Since then, I’ve had hundreds if not thousands of experiences that have inspired me to live boldly, including losing loved ones, a divorce, finding new love, miscarriage, moving to another state, losing friends, and having three children of my own.
My life was transformed when I realized it was a waste of time to evaluate my worth based on the opinion of others who I barely knew. Once I realized that my worth was no longer tied to acceptance of others; and it was tied to something much bigger – I was free.
HOW TO LIVE A BOLD AND FEARLESS LIFE
Through my experiences, I’ve learned a few things about how to live a bold and fearless life.
1. Stop giving a damn about what others think of you.
What could you accomplish if you didn’t give a damn about others opinion of you? I mean, really. You could accomplish amazing things.
There are only a handful of people who I trust and who’ve earned the right to be in my life. They love me and only want the best for me. Their opinions are the only ones that matter.

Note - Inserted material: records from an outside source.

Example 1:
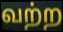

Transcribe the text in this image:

வற்ற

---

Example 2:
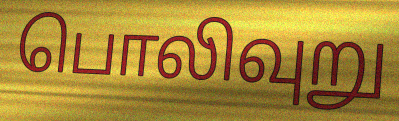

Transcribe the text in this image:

பொலிவுறு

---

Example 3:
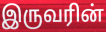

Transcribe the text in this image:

இருவரின்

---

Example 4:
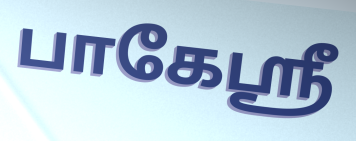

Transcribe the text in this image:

பாகேஸ்ரீ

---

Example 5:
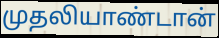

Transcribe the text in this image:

முதலியாண்டான்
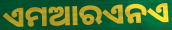
ଏମଆରଏନଏ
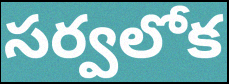
సర్వలోక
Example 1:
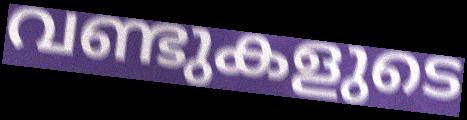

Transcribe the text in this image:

വണ്ടുകളുടെ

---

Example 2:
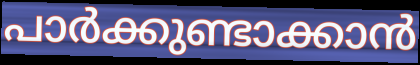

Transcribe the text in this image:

പാർക്കുണ്ടാക്കാൻ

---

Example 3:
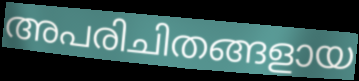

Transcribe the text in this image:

അപരിചിതങ്ങളായ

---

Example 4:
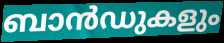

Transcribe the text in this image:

ബാൻഡുകളും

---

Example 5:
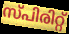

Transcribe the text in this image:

സ്പിരിറ്റ്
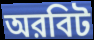
অরবিট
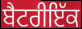
ਬੈਟਰੀਇੱਕ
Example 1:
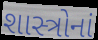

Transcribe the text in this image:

2. Don’t listen to gossip.
It will either be untrue, unproductive, or both. Don’t let the noise of others opinions drown out your inner voice. Trust your voice.
3. Let go of your status.
Status is pure ego and part of what other people think of you. Your status isn’t based on anything real; it’s just perception. Stop living for others perception of you.
4. Be real.
Be authentic, scared and vulnerable… and show up anyway. To love ourselves and support each other in the process of being real is the greatest act we can do for one another. People identify with those who are real.
5. Fail and fail often.
Failure is the pathway to success. Failure builds character. Failure leads to the freedom of knowing your own strength and abilities. Failure is necessary.

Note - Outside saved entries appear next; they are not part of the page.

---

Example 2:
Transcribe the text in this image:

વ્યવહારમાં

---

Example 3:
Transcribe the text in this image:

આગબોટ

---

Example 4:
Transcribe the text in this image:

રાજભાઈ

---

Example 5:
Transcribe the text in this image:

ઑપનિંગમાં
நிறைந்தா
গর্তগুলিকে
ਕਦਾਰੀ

6. Challenge the status quo.
Don’t be afraid to go against the grain and speak your mind. Let others know what you’re all about. Also, try something different. You may look stupid, inexperienced, fumbling, or vulnerable – but it doesn’t matter. People will forget your foolishness long before you do. They are far more interested in themselves!

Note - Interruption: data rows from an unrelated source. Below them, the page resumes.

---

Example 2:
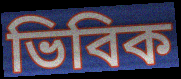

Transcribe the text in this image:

ভিবিক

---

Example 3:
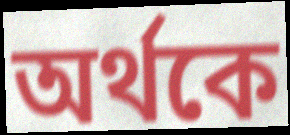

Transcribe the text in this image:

অর্থকে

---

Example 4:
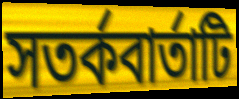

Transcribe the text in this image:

সতর্কবার্তাটি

Share your story. Share with someone who will respond with empathy and understanding. That connection will be powerful. It will transform your life.
8. Think big.
Expect to succeed. Believe it will happen. Don’t think small and safe. Work towards an extraordinary life; it is absolutely possible.
Action is the greatest cure for fear. Decide what you want to achieve and start doing the work. Action is more powerful than great books, great blogs, great motivational speakers, or great plans. Even when you are in a slump or feel afraid, just do something.
10. It’s okay to accept where you are today.
Just because you want to make improvements in your life doesn’t mean you aren’t beautiful right now. Take your time. It’s your journey. Don’t compare it to someone else’s.
IT’S UP TO US TO EMBRACE OUR BOLD AND FEARLESS US
Isn’t it funny how life twists and turns, and all that time you spent living small and under the radar, you eventually come back to the person you were meant to be? It’s like our heart and intuition already knew what we wanted to become, and was patiently waiting for us. We just had to get to a place where we were ready to embrace it.
Ultimately, I have this one life, and it will come to an end on some real day in the future. What’s the point of living in fear of what others think of me? There are things to do, children to raise, people to help, and a purpose to fulfill.
Living boldly and fearlessly is the only way I want to live.
Apparently I was born fearless! (with my sweet grandaddy who we lost in ’05)
High school friends at my 16th birthday party.
Senior year dance team. I’m on the left and Stephen “Twitch” Boss is in the center. I didn’t make it through the football season before I decided to quit.
New love after heartbreak.
Chris and I lost our first baby soon after this picture was taken.
Achieved the Series 7, 66, Life & Health insurance and Certified Wealth Strategist designations for work.
We teach our kids to try new things and live fearlessly!